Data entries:
-.-.-
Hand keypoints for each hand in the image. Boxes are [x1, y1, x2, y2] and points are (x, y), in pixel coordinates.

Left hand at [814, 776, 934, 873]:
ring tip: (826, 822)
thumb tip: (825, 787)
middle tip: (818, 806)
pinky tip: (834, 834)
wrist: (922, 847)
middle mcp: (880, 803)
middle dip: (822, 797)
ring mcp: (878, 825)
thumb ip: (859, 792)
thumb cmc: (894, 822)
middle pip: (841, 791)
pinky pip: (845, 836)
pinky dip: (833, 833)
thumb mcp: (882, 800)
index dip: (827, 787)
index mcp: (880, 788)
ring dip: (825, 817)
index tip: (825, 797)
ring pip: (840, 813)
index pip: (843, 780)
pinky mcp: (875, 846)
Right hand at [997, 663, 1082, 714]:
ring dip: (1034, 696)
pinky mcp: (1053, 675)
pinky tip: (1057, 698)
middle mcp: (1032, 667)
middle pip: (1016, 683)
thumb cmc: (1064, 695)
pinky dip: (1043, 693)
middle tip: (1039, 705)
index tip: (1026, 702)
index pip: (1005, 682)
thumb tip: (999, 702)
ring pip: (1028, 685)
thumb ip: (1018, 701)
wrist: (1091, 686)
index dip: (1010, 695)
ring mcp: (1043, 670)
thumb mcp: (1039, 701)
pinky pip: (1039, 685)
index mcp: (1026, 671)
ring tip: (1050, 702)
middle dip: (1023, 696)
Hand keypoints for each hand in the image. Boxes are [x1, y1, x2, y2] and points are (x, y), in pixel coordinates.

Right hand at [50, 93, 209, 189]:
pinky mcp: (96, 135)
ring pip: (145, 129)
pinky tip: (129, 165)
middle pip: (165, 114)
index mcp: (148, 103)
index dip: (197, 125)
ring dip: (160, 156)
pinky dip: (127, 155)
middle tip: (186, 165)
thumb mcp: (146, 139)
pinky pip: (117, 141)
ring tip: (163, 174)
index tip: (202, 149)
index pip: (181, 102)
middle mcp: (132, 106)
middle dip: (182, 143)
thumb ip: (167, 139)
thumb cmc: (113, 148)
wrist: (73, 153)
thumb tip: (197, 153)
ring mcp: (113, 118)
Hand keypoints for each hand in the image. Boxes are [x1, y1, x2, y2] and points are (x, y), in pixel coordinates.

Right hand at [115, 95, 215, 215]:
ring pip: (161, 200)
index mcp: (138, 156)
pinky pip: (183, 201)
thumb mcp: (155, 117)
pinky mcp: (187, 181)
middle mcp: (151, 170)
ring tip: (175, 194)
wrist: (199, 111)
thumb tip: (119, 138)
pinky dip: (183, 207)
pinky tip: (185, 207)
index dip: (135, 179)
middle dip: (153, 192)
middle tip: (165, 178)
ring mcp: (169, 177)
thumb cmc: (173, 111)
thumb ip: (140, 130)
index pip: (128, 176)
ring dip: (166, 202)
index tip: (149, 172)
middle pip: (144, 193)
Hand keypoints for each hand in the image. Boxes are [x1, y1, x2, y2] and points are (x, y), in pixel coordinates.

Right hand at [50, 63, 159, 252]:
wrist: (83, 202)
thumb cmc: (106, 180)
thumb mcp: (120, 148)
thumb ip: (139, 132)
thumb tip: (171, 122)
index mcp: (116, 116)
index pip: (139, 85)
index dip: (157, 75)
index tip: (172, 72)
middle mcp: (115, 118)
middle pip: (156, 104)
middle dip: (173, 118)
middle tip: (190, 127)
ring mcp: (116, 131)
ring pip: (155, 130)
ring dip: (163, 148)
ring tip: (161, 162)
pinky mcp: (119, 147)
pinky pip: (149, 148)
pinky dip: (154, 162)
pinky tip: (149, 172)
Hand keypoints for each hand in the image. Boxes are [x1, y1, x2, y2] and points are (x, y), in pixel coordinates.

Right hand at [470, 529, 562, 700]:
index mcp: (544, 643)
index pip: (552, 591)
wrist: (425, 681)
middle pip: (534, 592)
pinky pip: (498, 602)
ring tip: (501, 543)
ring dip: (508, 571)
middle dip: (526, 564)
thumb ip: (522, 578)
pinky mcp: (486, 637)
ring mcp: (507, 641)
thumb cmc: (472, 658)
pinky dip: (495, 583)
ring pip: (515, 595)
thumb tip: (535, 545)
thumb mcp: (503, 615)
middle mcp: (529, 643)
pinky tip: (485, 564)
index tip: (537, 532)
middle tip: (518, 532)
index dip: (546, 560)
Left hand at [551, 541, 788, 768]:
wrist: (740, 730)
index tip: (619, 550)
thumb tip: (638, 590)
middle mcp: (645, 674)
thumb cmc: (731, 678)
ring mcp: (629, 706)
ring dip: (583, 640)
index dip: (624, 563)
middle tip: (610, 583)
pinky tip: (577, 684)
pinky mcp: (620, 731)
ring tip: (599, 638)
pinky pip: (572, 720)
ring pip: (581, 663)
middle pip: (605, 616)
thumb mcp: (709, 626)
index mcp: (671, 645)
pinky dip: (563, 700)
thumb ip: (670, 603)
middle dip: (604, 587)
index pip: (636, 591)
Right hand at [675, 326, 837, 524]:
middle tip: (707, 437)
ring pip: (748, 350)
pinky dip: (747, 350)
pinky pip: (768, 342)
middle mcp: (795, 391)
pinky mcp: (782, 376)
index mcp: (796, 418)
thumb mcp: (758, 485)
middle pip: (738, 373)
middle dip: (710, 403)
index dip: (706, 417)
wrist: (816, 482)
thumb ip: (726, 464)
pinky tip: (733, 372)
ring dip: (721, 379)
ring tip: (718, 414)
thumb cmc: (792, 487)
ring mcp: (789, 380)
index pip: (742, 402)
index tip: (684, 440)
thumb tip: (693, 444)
-.-.-
• Assignment: Where a line of the records has the string "Right", return that line.

• Solution for this task:
Right hand at [997, 663, 1082, 714]:
Right hand at [50, 93, 209, 189]:
Right hand at [115, 95, 215, 215]:
Right hand at [50, 63, 159, 252]:
Right hand at [470, 529, 562, 700]:
Right hand at [675, 326, 837, 524]:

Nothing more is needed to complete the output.